Text excerpt:
September 12th, 2007 at 11:51 am
I spent some time yesterday (more than I would have liked) arguing with someone via e-mail about the September 11 memorials and what he thought of as their fetishizing of grief. “Enough already” was his basic premise, adding that the victims and families probably didn’t deserve all (or any) of the compensation money they’d been given.
I argued that there were a lot of factors that went into that compensation — even *if*, as he seemed to think, greed was one of them — and, on that day of all days, the anniversary of their loss, I wasn’t going to deny anyone their genuine grief. I don’t like the way the memorials are co-opted by politicians to score easy points, while at the same time doing everything to actually make us less safe. But I’m not going to get angry or upset because a family wants to light a candle or a fire company wants to read off the names of its fallen members.
At the same time, however, anger that some people are *not* doing this — that Google isn’t properly commemorating the event, for instance — is ridiculous.
That said, are you sure this isn’t just a bad joke?
September 12th, 2007 at 11:59 am
Our government and our own religious extremists want to preserve the fear and the anger. If we were less angry and less afraid of the terrorists, we might turn a light of reason and truth on this administration and its army of god. Then we would all see what harm they have done to us as a democracy.

Collected material:
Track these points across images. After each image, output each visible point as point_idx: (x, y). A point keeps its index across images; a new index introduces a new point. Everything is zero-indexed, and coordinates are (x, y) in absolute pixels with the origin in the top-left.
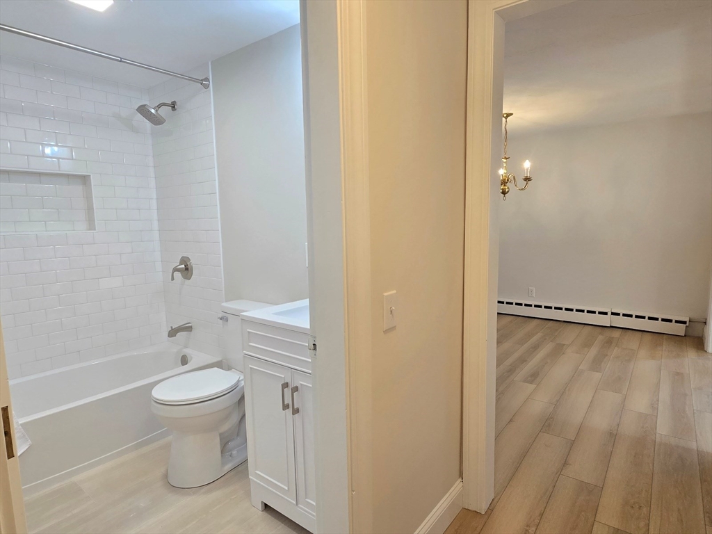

Apply what you read:
1. Answer these questions from the comment thread, each on its own line:
(a) By what means did the writer of the first comment argue with someone about the memorials?
(b) Which company does the first comment name as an example of not properly commemorating the event?
(c) According to the second comment, what do the government and religious extremists want to preserve?
2. Quote the comment thread from "That said, are" up to and including "as a democracy.".
The lines have no connection to the comment thread.

Outputs by task:
1.
(a) By e-mail.
(b) Google.
(c) The fear and the anger.

2.
That said, are you sure this isn’t just a bad joke?
September 12th, 2007 at 11:59 am
Our government and our own religious extremists want to preserve the fear and the anger. If we were less angry and less afraid of the terrorists, we might turn a light of reason and truth on this administration and its army of god. Then we would all see what harm they have done to us as a democracy.